A (buck) driver equipped with high side current sensor at the output, which took its power from the output of the buck IC, will most likely not regulating the current, not until the buck IC is outputting a voltage of 2.5V!!!

Hence if you set the current at 1.25A, if on that current, the diode only giving a 2.3V of forward voltage, the Buck IC will drive the current more and more until the output reach 2.5V (which is the minimum supply of the current sensor IC). But guess what current is at the 2.5V Vf?? ;)

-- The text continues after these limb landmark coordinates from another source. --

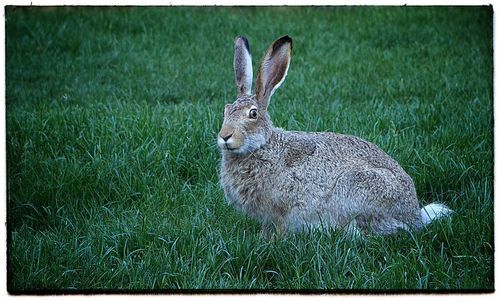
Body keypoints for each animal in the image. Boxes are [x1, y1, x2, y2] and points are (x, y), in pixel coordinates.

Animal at [217, 35, 452, 237]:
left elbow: (281, 227)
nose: (225, 137)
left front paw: (272, 242)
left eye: (253, 114)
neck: (262, 146)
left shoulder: (284, 209)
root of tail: (414, 214)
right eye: (225, 110)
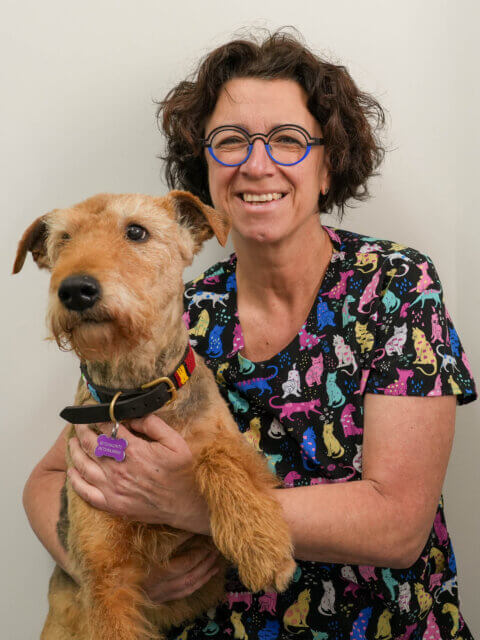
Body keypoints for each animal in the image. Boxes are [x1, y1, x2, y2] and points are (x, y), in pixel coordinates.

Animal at [14, 191, 296, 640]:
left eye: (136, 231)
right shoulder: (105, 576)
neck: (135, 393)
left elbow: (218, 454)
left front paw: (261, 548)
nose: (75, 290)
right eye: (64, 238)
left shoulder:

In conclusion, it will give some spike.

This applies to any driver with high side current sensor configuration, which took its Vcc from the output of the Buck IC.
 
yea i agree with you as you got the mitsubishi diode and not the oclaro,the mitsu are a bit stronger and more robust than oclaros beside the open can. :D
i have read more deaths on the oclaros above 1A thats why i told that

edit:what lens you use on your build?im having hard time to chose a nice lens for my new build because g2 has awesome power but very bad beam and the 3 elements cuts around 400mw in power :(



glad you worked it out Bradford make sure to update us when your parts arrive :wave:

why you looking for an axis that isn't copper?ebay is full of those,just search 'laser housing'

I would try a 2 element AR coated for 650 it's much better divergence than a G2 for this diode!